The data:
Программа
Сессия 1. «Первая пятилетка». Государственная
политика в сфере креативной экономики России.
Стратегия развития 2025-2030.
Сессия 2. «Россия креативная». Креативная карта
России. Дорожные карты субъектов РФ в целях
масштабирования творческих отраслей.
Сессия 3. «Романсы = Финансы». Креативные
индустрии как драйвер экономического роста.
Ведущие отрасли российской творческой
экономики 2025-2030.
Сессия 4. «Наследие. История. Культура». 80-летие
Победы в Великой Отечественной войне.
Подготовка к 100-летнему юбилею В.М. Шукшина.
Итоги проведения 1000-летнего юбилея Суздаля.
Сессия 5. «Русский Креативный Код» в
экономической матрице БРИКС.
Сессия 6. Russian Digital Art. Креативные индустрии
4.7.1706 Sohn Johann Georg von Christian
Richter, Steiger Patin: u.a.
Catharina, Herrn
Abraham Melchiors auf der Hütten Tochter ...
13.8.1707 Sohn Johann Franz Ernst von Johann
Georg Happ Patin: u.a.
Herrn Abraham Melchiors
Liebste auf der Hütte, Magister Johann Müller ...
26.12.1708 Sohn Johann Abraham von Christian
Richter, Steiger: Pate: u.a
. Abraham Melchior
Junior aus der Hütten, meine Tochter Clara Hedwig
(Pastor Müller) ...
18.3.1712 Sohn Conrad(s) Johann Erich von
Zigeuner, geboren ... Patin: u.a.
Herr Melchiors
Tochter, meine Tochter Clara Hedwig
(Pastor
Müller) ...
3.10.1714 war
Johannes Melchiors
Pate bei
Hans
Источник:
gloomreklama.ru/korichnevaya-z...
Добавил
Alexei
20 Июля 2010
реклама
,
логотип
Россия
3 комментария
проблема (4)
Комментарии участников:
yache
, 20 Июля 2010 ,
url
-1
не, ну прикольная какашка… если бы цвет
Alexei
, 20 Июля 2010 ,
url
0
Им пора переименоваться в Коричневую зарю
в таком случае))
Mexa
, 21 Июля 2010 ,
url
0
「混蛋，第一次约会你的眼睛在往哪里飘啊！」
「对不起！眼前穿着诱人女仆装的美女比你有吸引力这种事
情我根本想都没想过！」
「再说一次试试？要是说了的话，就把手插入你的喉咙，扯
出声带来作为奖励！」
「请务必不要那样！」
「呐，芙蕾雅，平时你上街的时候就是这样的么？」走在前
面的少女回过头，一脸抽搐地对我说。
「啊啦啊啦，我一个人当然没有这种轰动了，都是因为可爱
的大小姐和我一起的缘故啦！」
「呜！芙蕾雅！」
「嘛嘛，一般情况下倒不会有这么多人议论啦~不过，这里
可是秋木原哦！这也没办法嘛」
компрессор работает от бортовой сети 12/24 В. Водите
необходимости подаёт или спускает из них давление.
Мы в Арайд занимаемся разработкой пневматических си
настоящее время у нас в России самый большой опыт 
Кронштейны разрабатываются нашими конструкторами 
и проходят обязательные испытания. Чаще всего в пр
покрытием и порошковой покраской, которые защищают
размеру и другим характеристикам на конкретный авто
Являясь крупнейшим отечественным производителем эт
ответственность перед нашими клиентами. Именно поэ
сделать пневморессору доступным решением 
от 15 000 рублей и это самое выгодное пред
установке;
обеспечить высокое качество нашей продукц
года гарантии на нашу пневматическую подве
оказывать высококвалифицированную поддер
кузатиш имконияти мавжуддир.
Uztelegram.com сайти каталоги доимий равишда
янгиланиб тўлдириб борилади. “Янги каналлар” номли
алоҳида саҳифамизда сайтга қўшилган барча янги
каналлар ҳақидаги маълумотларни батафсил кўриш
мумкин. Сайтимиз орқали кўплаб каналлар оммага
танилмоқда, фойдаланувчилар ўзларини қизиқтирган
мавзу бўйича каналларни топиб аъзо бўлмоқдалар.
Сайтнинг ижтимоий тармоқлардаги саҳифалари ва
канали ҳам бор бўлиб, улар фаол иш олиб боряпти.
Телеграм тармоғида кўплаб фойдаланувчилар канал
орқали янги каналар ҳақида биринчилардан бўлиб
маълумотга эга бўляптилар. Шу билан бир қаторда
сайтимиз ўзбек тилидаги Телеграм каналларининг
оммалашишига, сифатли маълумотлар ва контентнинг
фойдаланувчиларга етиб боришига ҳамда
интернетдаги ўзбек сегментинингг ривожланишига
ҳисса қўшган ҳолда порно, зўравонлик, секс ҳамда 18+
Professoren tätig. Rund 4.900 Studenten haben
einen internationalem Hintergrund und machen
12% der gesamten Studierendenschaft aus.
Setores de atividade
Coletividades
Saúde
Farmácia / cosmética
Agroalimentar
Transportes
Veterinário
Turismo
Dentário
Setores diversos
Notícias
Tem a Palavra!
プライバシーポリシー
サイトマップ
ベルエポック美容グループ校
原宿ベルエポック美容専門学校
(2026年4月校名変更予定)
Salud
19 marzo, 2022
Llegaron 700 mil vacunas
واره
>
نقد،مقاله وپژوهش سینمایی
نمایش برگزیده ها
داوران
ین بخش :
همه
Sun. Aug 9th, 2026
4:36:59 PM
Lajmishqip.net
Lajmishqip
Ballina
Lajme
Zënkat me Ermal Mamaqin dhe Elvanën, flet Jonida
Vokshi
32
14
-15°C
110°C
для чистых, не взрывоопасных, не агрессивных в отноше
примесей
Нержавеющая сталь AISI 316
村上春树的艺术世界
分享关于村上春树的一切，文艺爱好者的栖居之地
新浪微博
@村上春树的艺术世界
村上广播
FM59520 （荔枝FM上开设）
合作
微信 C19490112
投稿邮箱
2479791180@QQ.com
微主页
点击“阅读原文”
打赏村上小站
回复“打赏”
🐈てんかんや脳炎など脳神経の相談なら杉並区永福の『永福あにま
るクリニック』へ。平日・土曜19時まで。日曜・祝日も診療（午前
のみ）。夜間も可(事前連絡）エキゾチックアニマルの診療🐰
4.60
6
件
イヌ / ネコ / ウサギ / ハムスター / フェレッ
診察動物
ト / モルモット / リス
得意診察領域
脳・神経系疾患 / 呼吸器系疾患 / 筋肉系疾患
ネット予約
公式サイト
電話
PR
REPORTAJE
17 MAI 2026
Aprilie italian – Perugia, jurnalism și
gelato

Problem to solve: What are the lines above that hold the string "Müller"? Copy them.

Exercise output:
Liebste auf der Hütte, Magister Johann Müller ...
(Pastor Müller) ...
Müller) ...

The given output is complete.